Sorting Algorithms
Understanding sorting algorithms is a must for software engineers. This topic is also common in a programming interview. There is a lot of sorting algorithms out there, and I want to cover some of them here. I also gave some examples in C.
Selection Sort
Select and compare an element with other elements at each iteration. The complexity of Selection Sort is O(n2).
void selection_sort(int *list, int length) {
for (int i = 0; i < length; i++) {
for (int j = i + 1; j < length; j++) {
if (list[i] > list[j]) {
int tmp = list[i];
list[i] = list[j];
list[j] = tmp;
}
}
}
}
Bubble Sort
Select and compare an element with its neighbor then swap if it is not in order. The complexity of Bubble Sort is O(n2).
void bubble_sort(int *list, int length) {
for (int i = 0; i < length - 1; i++) {
int swap = 0;
for (int j = 0; j < length - i - 1; j++) {
if (list[j] > list[j + 1]) {
int tmp = list[j];
list[j] = list[j + 1];
list[j + 1] = tmp;
swap = 1;
}
}
if (!swap) break;
}
}
Insertion Sort
Similar to Bubble Sort. It inserts the next element into the sorted sublist. The complexity of Insertion Sort is O(n2).
void insertion_sort(int *list, int length) {
for (int i = 1; i < length; i++) {
int element = list[i];
int j = i - 1;
while (j >= 0 && list[j] > element) {
list[j + 1] = list[j];
j--;
}
list[j + 1] = element;
}
}
Shell Sort
Shell Sort partitions the list into sublists where a sublist is elements that are separated by a gap. The gap keeps reducing the value until it becomes one. Each sublist is sorted using Insertion Sort. The complexity of Shell Sort is O(n2).
void shell_sort(int *list, int length) {
for (int gap = length / 2; gap > 0; gap /= 2) {
for (int i = gap; i < length; i++) {
int tmp = list[i];
int j;
for (j = i; j >= gap && list[j - gap] > tmp; j -= gap) {
list[j] = list[j - gap];
}
list[j] = tmp;
}
}
}
Merge Sort
Merge Sort is a Divide and Conquer algorithm. Divide the unsorted list into sublists then repeatedly merge sublists to produce new sorted list. The complexity of Merge Sort is O(n log n).
void merge(int *list, int left, int mid, int right) {
int l, r, m;
int left_n = mid - left + 1;
int right_n = right - mid;
int left_list[left_n], right_list[right_n];
for (int l = 0; l < left_n; l++) {
left_list[l] = list[left + l];
}
for (int r = 0; r < right_n; r++) {
right_list[r] = list[mid + 1 + r];
}
l = 0;
r = 0;
m = left;
while (l < left_n && r < right_n) {
if (left_list[l] <= right_list[r]) {
list[m] = left_list[l];
l++;
} else {
list[m] = right_list[r];
r++;
}
m++;
}
while (l < left_n) {
list[m] = left_list[l];
l++;
m++;
}
while (r < right_n) {
list[m] = right_list[r];
r++;
m++;
}
}
void merge_sort(int *list, int left, int right) {
if (left < right) {
int mid = left + (right - left) / 2;
merge_sort(list, left, mid);
merge_sort(list, mid + 1, right);
merge(list, left, mid, right);
}
}
Quick Sort
Quick Sort is similar to Merge Sort. It is a Divide and Conquer algorithm. It partitions the list at every step based on a pivot. The complexity of Quick Sort is O(n log n).

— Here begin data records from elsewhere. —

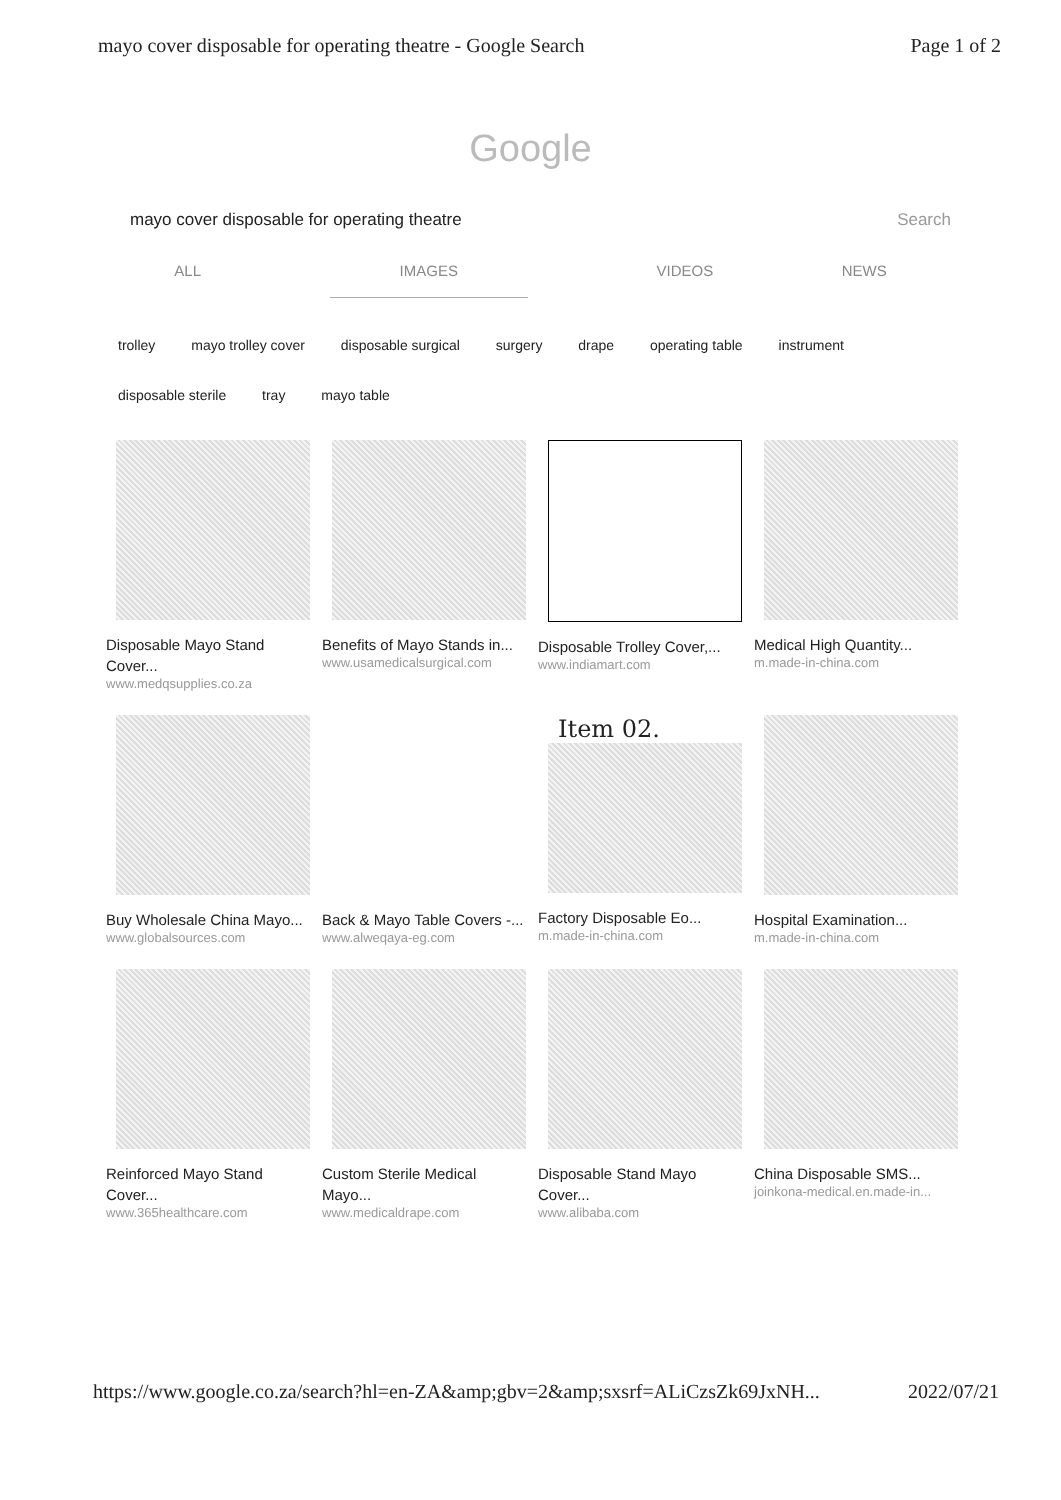mayo cover disposable for operating theatre - Google Search Page 1 of 2
Google
mayo cover disposable for operating theatre Search
ALL IMAGES VIDEOS NEWS
trolley mayo trolley cover disposable surgical surgery drape operating table instrument
disposable sterile tray mayo table
Disposable Mayo Stand Cover...
www.medqsupplies.co.za
Benefits of Mayo Stands in...
www.usamedicalsurgical.com
Disposable Trolley Cover,...
www.indiamart.com
Medical High Quantity...
m.made-in-china.com
Buy Wholesale China Mayo...
www.globalsources.com
Back & Mayo Table Covers -...
www.alweqaya-eg.com
Item 02.
Factory Disposable Eo...
m.made-in-china.com
Hospital Examination...
m.made-in-china.com
Reinforced Mayo Stand Cover...
www.365healthcare.com
Custom Sterile Medical Mayo...
www.medicaldrape.com
Disposable Stand Mayo Cover...
www.alibaba.com
China Disposable SMS...
joinkona-medical.en.made-in...
https://www.google.co.za/search?hl=en-ZA&amp;gbv=2&amp;sxsrf=ALiCzsZk69JxNH... 2022/07/21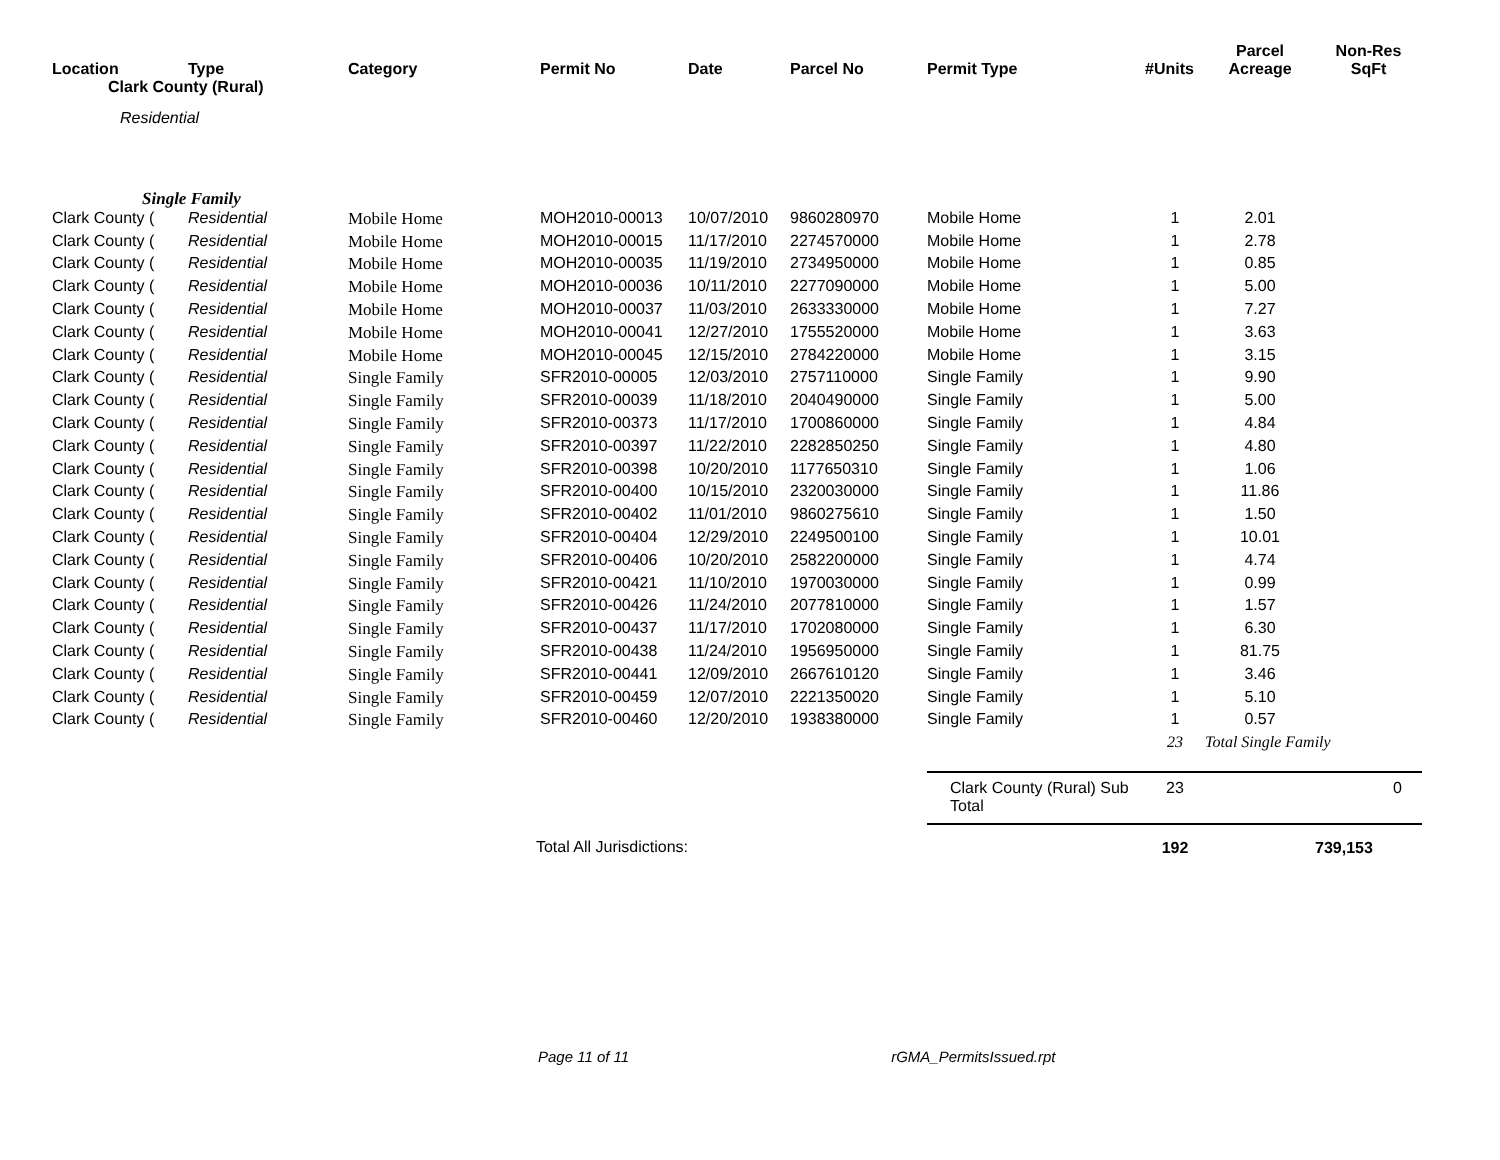| Location | Type | Category | Permit No | Date | Parcel No | Permit Type | #Units | Parcel Acreage | Non-Res SqFt |
| --- | --- | --- | --- | --- | --- | --- | --- | --- | --- |
| Clark County (Rural) | | | | | | | | | |
| Residential | | | | | | | | | |
| Single Family | | | | | | | | | |
| Clark County ( | Residential | Mobile Home | MOH2010-00013 | 10/07/2010 | 9860280970 | Mobile Home | 1 | 2.01 | |
| Clark County ( | Residential | Mobile Home | MOH2010-00015 | 11/17/2010 | 2274570000 | Mobile Home | 1 | 2.78 | |
| Clark County ( | Residential | Mobile Home | MOH2010-00035 | 11/19/2010 | 2734950000 | Mobile Home | 1 | 0.85 | |
| Clark County ( | Residential | Mobile Home | MOH2010-00036 | 10/11/2010 | 2277090000 | Mobile Home | 1 | 5.00 | |
| Clark County ( | Residential | Mobile Home | MOH2010-00037 | 11/03/2010 | 2633330000 | Mobile Home | 1 | 7.27 | |
| Clark County ( | Residential | Mobile Home | MOH2010-00041 | 12/27/2010 | 1755520000 | Mobile Home | 1 | 3.63 | |
| Clark County ( | Residential | Mobile Home | MOH2010-00045 | 12/15/2010 | 2784220000 | Mobile Home | 1 | 3.15 | |
| Clark County ( | Residential | Single Family | SFR2010-00005 | 12/03/2010 | 2757110000 | Single Family | 1 | 9.90 | |
| Clark County ( | Residential | Single Family | SFR2010-00039 | 11/18/2010 | 2040490000 | Single Family | 1 | 5.00 | |
| Clark County ( | Residential | Single Family | SFR2010-00373 | 11/17/2010 | 1700860000 | Single Family | 1 | 4.84 | |
| Clark County ( | Residential | Single Family | SFR2010-00397 | 11/22/2010 | 2282850250 | Single Family | 1 | 4.80 | |
| Clark County ( | Residential | Single Family | SFR2010-00398 | 10/20/2010 | 1177650310 | Single Family | 1 | 1.06 | |
| Clark County ( | Residential | Single Family | SFR2010-00400 | 10/15/2010 | 2320030000 | Single Family | 1 | 11.86 | |
| Clark County ( | Residential | Single Family | SFR2010-00402 | 11/01/2010 | 9860275610 | Single Family | 1 | 1.50 | |
| Clark County ( | Residential | Single Family | SFR2010-00404 | 12/29/2010 | 2249500100 | Single Family | 1 | 10.01 | |
| Clark County ( | Residential | Single Family | SFR2010-00406 | 10/20/2010 | 2582200000 | Single Family | 1 | 4.74 | |
| Clark County ( | Residential | Single Family | SFR2010-00421 | 11/10/2010 | 1970030000 | Single Family | 1 | 0.99 | |
| Clark County ( | Residential | Single Family | SFR2010-00426 | 11/24/2010 | 2077810000 | Single Family | 1 | 1.57 | |
| Clark County ( | Residential | Single Family | SFR2010-00437 | 11/17/2010 | 1702080000 | Single Family | 1 | 6.30 | |
| Clark County ( | Residential | Single Family | SFR2010-00438 | 11/24/2010 | 1956950000 | Single Family | 1 | 81.75 | |
| Clark County ( | Residential | Single Family | SFR2010-00441 | 12/09/2010 | 2667610120 | Single Family | 1 | 3.46 | |
| Clark County ( | Residential | Single Family | SFR2010-00459 | 12/07/2010 | 2221350020 | Single Family | 1 | 5.10 | |
| Clark County ( | Residential | Single Family | SFR2010-00460 | 12/20/2010 | 1938380000 | Single Family | 1 | 0.57 | |
| | | | | | | | 23 | Total Single Family | |
| | | | | | | Clark County (Rural) Sub Total | 23 | | 0 |
| Total All Jurisdictions: | | | | | | | 192 | | 739,153 |
Page 11 of 11 rGMA_PermitsIssued.rpt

int partition(int *list, int low, int high) {
int pivot = list[high];
int i = (low - 1);
int tmp;
for (int l = low; l <= high - 1;l++) {
if (list[l] <= pivot) {
i++;
tmp = list[i];
list[i] = list[l];
list[l] = tmp;
}
}
tmp = list[i + 1];
list[i + 1] = list[high];
list[high] = tmp;
return i + 1;
}
void quick_sort(int *list, int low, int high) {
if (low < high) {
int part = partition(list, low, high);
quick_sort(list, low, part - 1);
quick_sort(list, part + 1, high);
}
}
Conclusion
It is also important to understand Big-O notation, to understand the time complexity of an algorithm. Most of them are O(n2). But some recursive sorts such as Merge and Quick Sort have O(n log n). There is still a lot of sorting algorithms that I didn't cover here. But these are the famous ones.
There is a question that asks you to sort in some programming interview. Whatever the sorting algorithm that you choose is up to you. I prefer the Insertion or Merge Sort.
References
Most of the resources I got are from Wikipedia and GeeksforGeeks.org. I wrote my C codes on repl.it.